A Ballarat police sergeant has told a court he punched his female neighbour, breaking her nose, because he feared what she was going to do.
Sergeant David Berry gave sworn evidence at a contested hearing at the Ballarat Magistrates Court on Friday after the prosecution closed its case.
The veteran police member has been charged with one count of unlawful assault against Ballarat woman Samantha Mitchell in the early hours of May 4, 2017.
The punch allegedly occurred in a Newington street after Ms Mitchell claimed she went to Berry's house for help because she had had an argument with her partner, who forced her out, and her children were at his house.
Berry told the court he woke to a loud bang and got out of bed immediately, put on a dressing gown and walked bare-foot out onto his porch.

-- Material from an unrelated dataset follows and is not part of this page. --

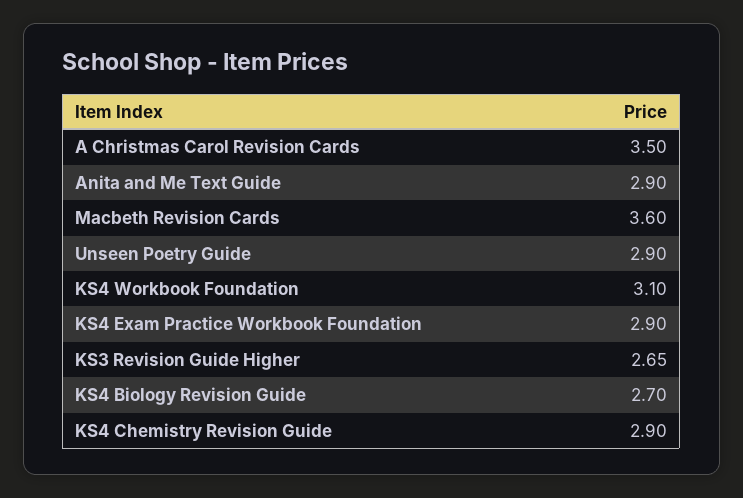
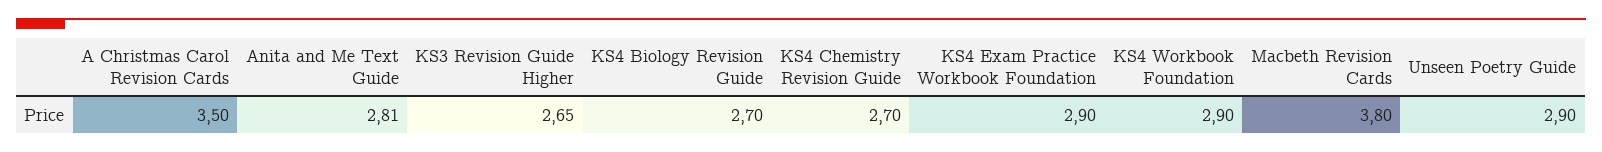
Anita and Me Text Guide: 2.9 -> 2.81
Macbeth Revision Cards: 3.6 -> 3.8
KS4 Workbook Foundation: 3.1 -> 2.9
KS4 Chemistry Revision Guide: 2.9 -> 2.7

He said he heard a distinctive sound coming from the meter box at the side of his house and yelled out, "who's there?".
"I had absolutely no idea what was going on," Berry told the court.
He said he then saw a figure he believed was a female run out the driveway before he started chasing this person and calling out.
Berry said the person slowed down and he took a step towards them in the darkness. He realised it was Ms Mitchell, who he had raised her arms outwards.
"I thought she was going to hit me or grab me. I had no idea what was in her hands at the time. I was fearful what was taking place and what she was going to do," Berry said.
"I punched her."
Berry told the court he was aware Ms Mitchell had been involved in violent incidents with her partner before the assault.
He said Ms Mitchell had approached him one day and asked him if he could inquire about her court case, which he did.
Defence barrister Malcolm Thomas said Ms Mitchell had a tendency to suddenly and without warning, become violent towards males.
The court was told after Berry punched Ms Mitchell and she fell to the ground, he leaned over her and asked her what her problem was and what had he done, to which she replied, "whatever Dave".
Berry then left Ms Mitchell and walked back to his house where he phoned police.
Prosecutor Matthew Cookson asked Berry if he returned to Ms Mitchell, to which he replied "no" because he did not see an injury and "certainly not" blood.
"In hindsight I probably could have asked if she was OK. I felt terrible because what I have been involved in," Berry said.
Before the punch, there had been 12 triple-0 calls relating to Ms Mitchell. One police officer, Constable James Oliver, responded to the domestic dispute in Newington.
He said Ms Mitchell was erratic, her behaviour was heightened and she was unsteady on her feet.
The prosecution will continue to cross-examination Berry on Tuesday before magistrate Frank Jones.